LINES OF THE DAY

". . . But the past does not exist independently from the present. Indeed, the past is only past because there is a present, just as I can point to something over there only because I am here. But nothing is inherently over there or here. In that sense, the past has no content. The past -- or more accurately, pastness -- is a position. Thus, in no way can we identify the past as past." p. 15

". . . But we may want to keep in mind that deeds and words are not as distinguishable as often we presume. History does not belong only to its narrators, professional or amateur. While some of us debate what history is or was, others take it into their own hands." p. 153

Silencing the Past: Power and the Production of History (1995) by Michel-Rolph Trouillot

Tuesday, January 14, 2014

Treme plus No Story Is About Everything

"No story is about everything. And any story that claims to be about everything is, in the end, about nothing."




As Mr. Simon is a fellow who has proven he knows a few things about successful long-form story-telling (and characterization!), this is an observation that story tellers might like to to keep in mind as they construct their own tales for the ages.
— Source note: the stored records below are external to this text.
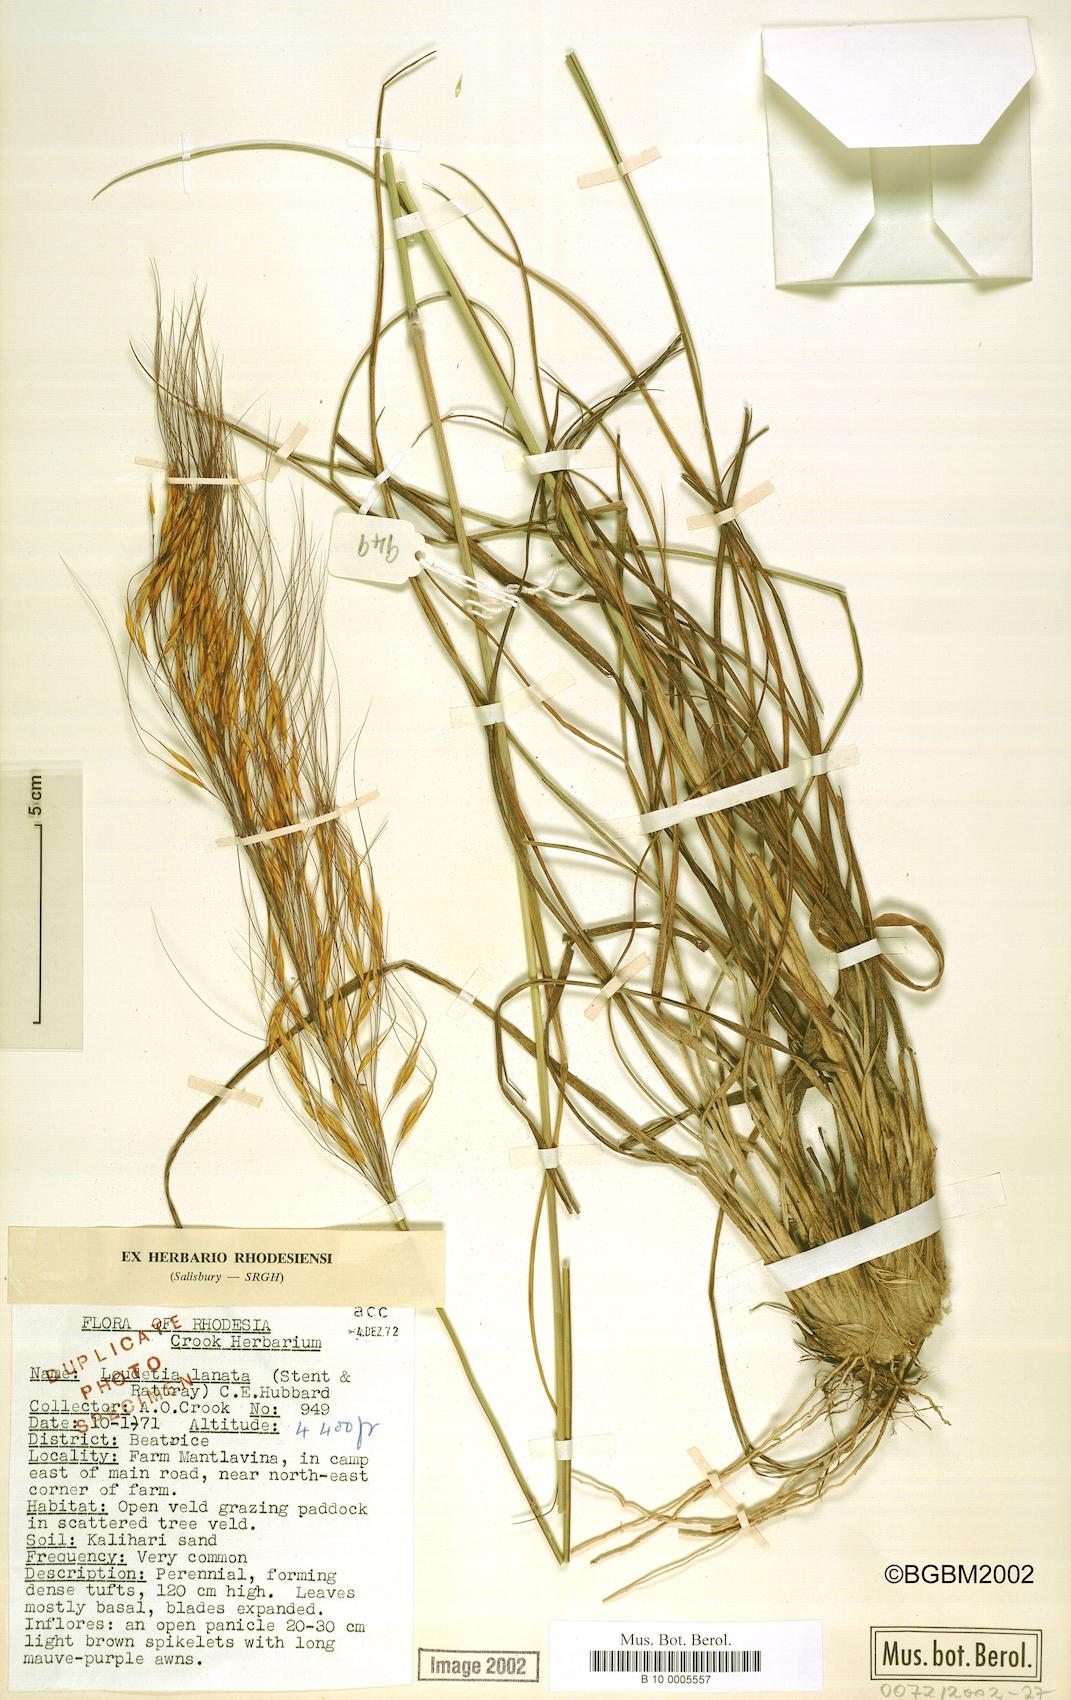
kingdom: Plantae
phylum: Tracheophyta
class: Liliopsida
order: Poales
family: Poaceae
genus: Loudetia
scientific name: Loudetia lanata
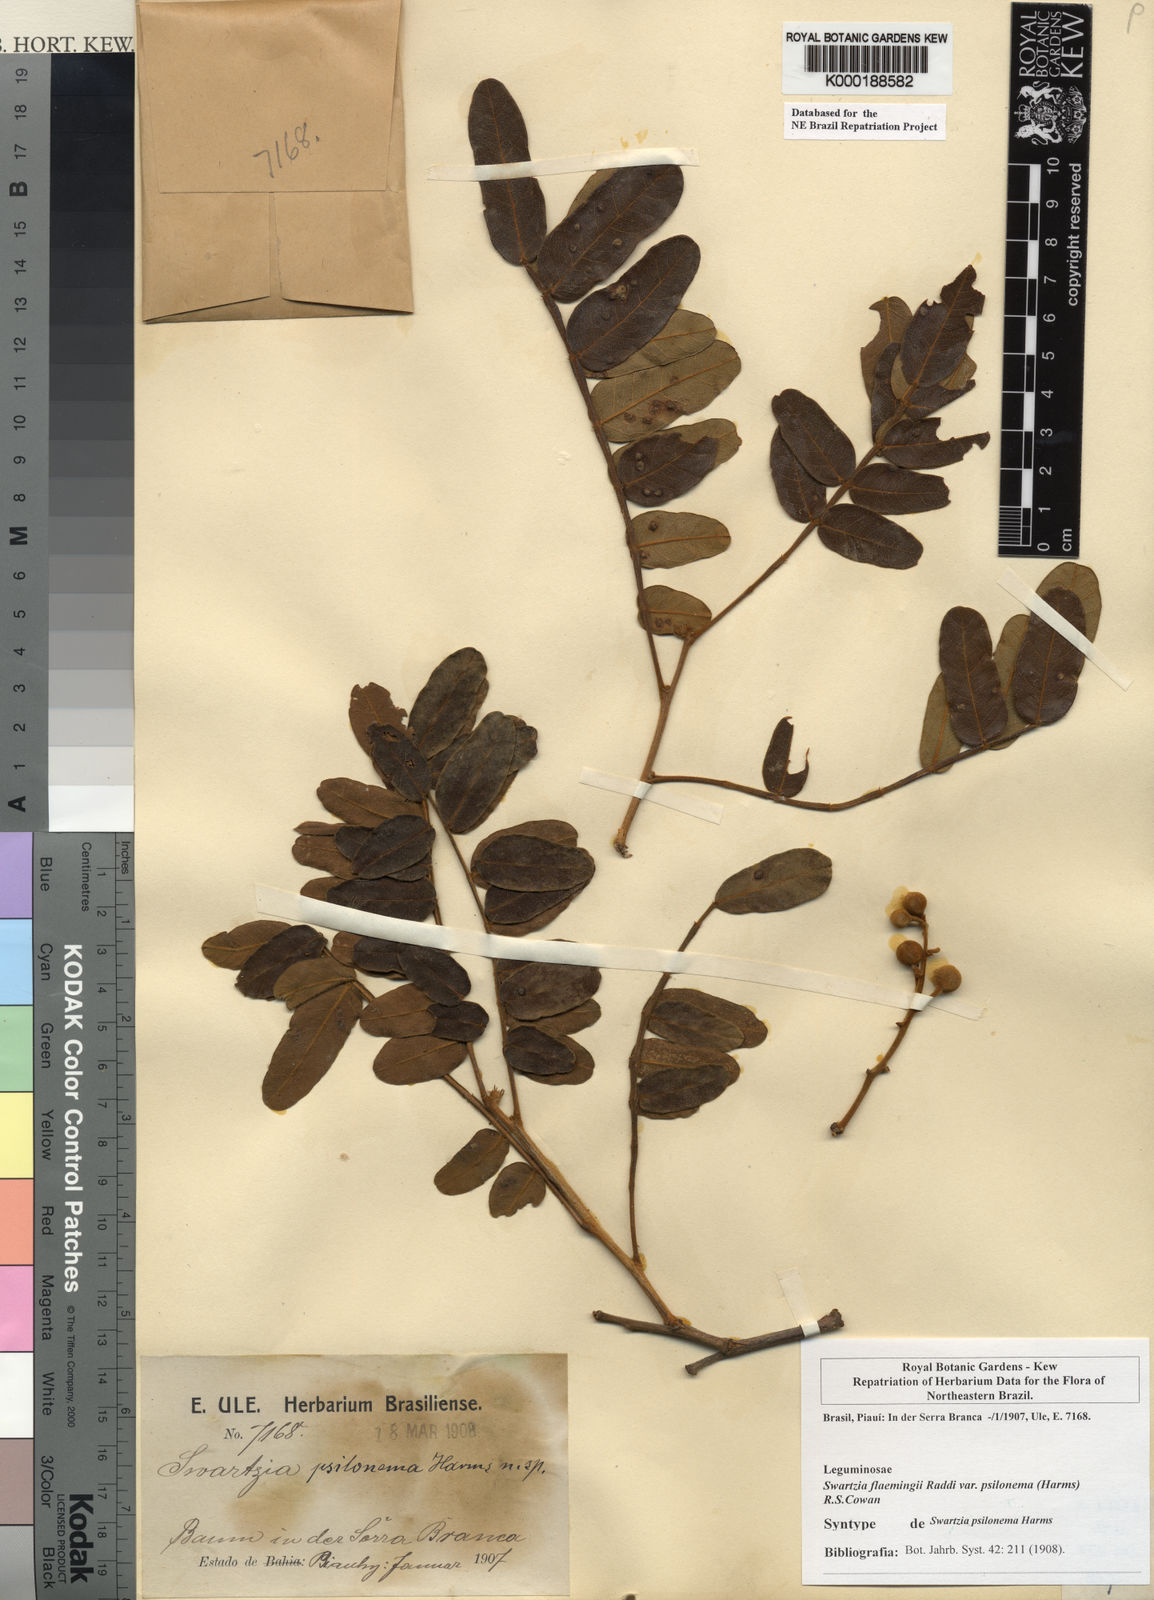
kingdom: Plantae
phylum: Tracheophyta
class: Magnoliopsida
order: Fabales
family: Fabaceae
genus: Swartzia
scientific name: Swartzia flaemingii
Mr. Simon addresses the differences between fictions created out of historical events and historical scholarship.  The last two sentences are wise in these matters, at least for works that being created with the hope that they are saying something worth more than a few moments of purposeless consumption that merely passes the time:
All of which is not to suggest that the fictional story should or could in any way supplant the journalism, the documentarianism or, ultimately, the historical scholarship that has been generated and continues to be generated about post-Katrina New Orleans. Not only is the fictional narrative incapable of replacing empirical reporting and scholarship, it is reliant on such. And when the fictional narrative “cheats” a truth, it does so to better and more honorable effect when the storyteller knows enough to understand the where and why of the cheat. Absent that much, you’re pretty much just getting stuff wrong to no purpose.








Treme worked very hard to be accurate, to be right, about everything from street names, to musicians' behavior and music history, about the place of food in the culture of New Orleans, provoking even arguments about Hubig's Pies.  While doing this they also wrote story and character arcs that were grounded in this culture and had the temerity to center music and musicians instead of good cop vs bad gangster -- thus accused of having no story, as well as arrogantly playing only to insiders, whomever they may have been.

Evidently an Originals in which there New Orleans was never devastated by Hurricane Katrina, and in which there is only the French Quarter and something called the Bayou, inhabited only by human food for vamps, witches and weres, is not even worth criticizing for accuracy or traffic tie-up by persnickety critics, New Orleanians and viewers. No more is True Blood, in which finally Shreveport, always stuck as a second fiddle in the minds of non-Louisianans, exists only as a vamp administrative district.



Even the best creative works run their course, and it came Treme's time to go, so all exit, stage right.  Nevertheless I was very sorry to say "The End."  In fact I couldn't even think for a long time about what it meant that Treme was finished for good. It was the most beautiful and ambitious thing to ever hit a television screen. It is hard to accept that I'll never see again anything like that season 2,  episode 17, "Carnival Time," of Mardi Gras in Cajun country. Shocking, extravagant, eye and ear popping.  Magnificent.